Write out the listing below word for word, omitting the pictures.

Chart understanding data:
########

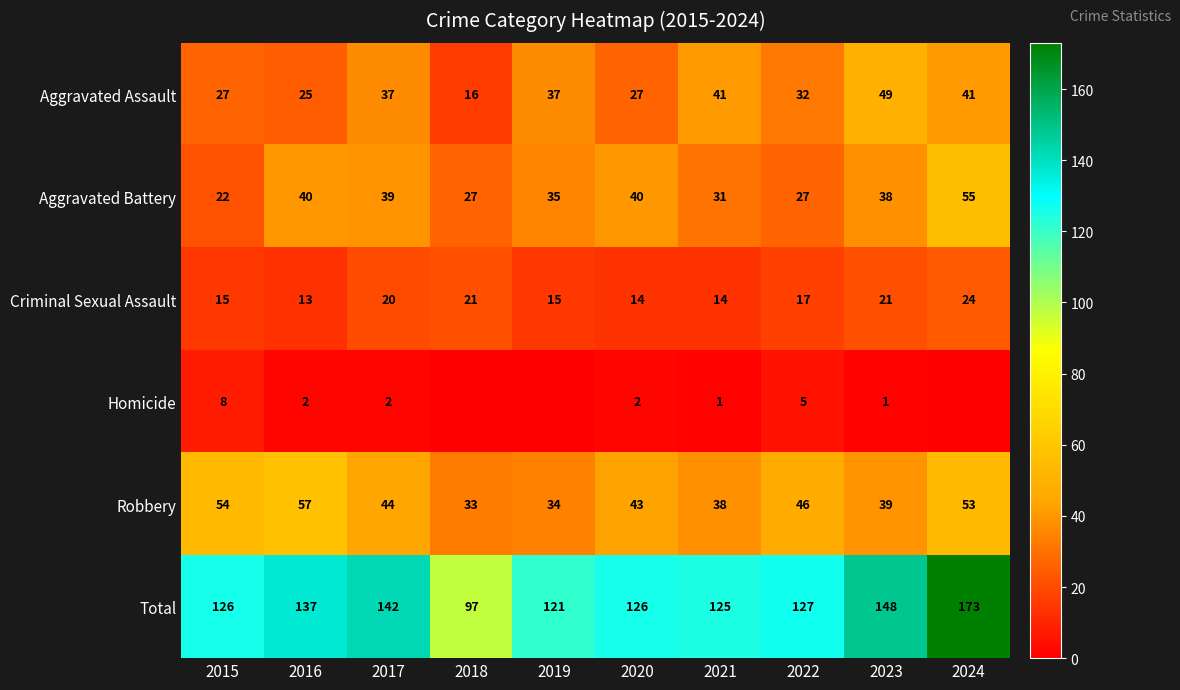

Is the value of Homicide at 2021 greater than the value of Total at 2019?

No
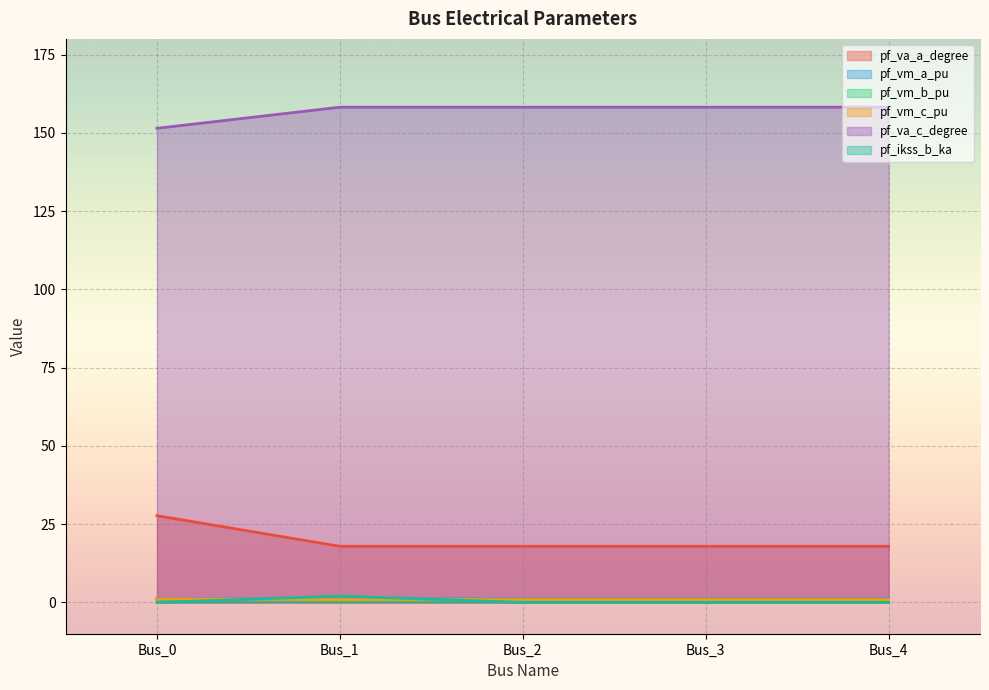

Between Bus_1 and Bus_2, which is larger?

Bus_2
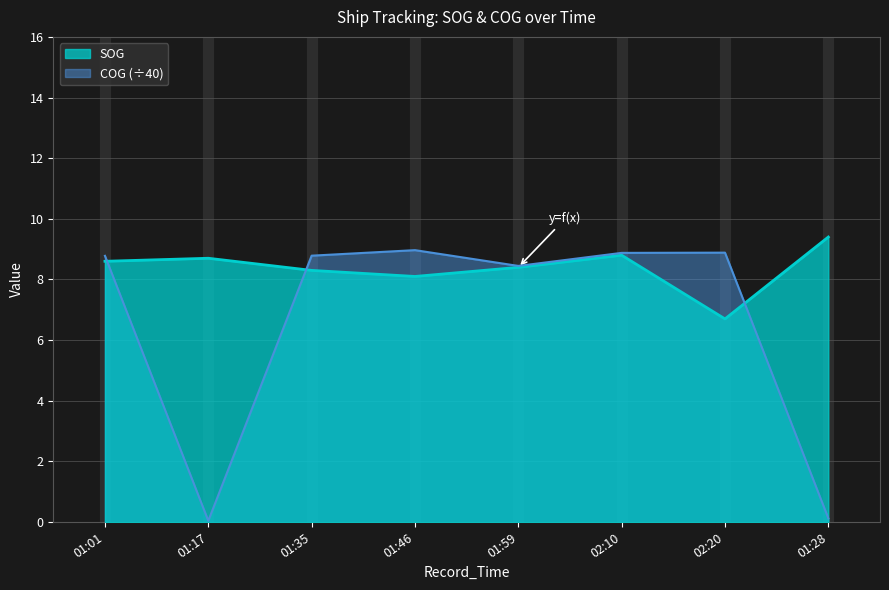

What are all the series names shown in the legend?

SOG, COG (÷40)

########

#### EXERCISE ANSWER
Is the value of Homicide at 2021 greater than the value of Total at 2019?

No

Between Bus_1 and Bus_2, which is larger?

Bus_2

What are all the series names shown in the legend?

SOG, COG (÷40)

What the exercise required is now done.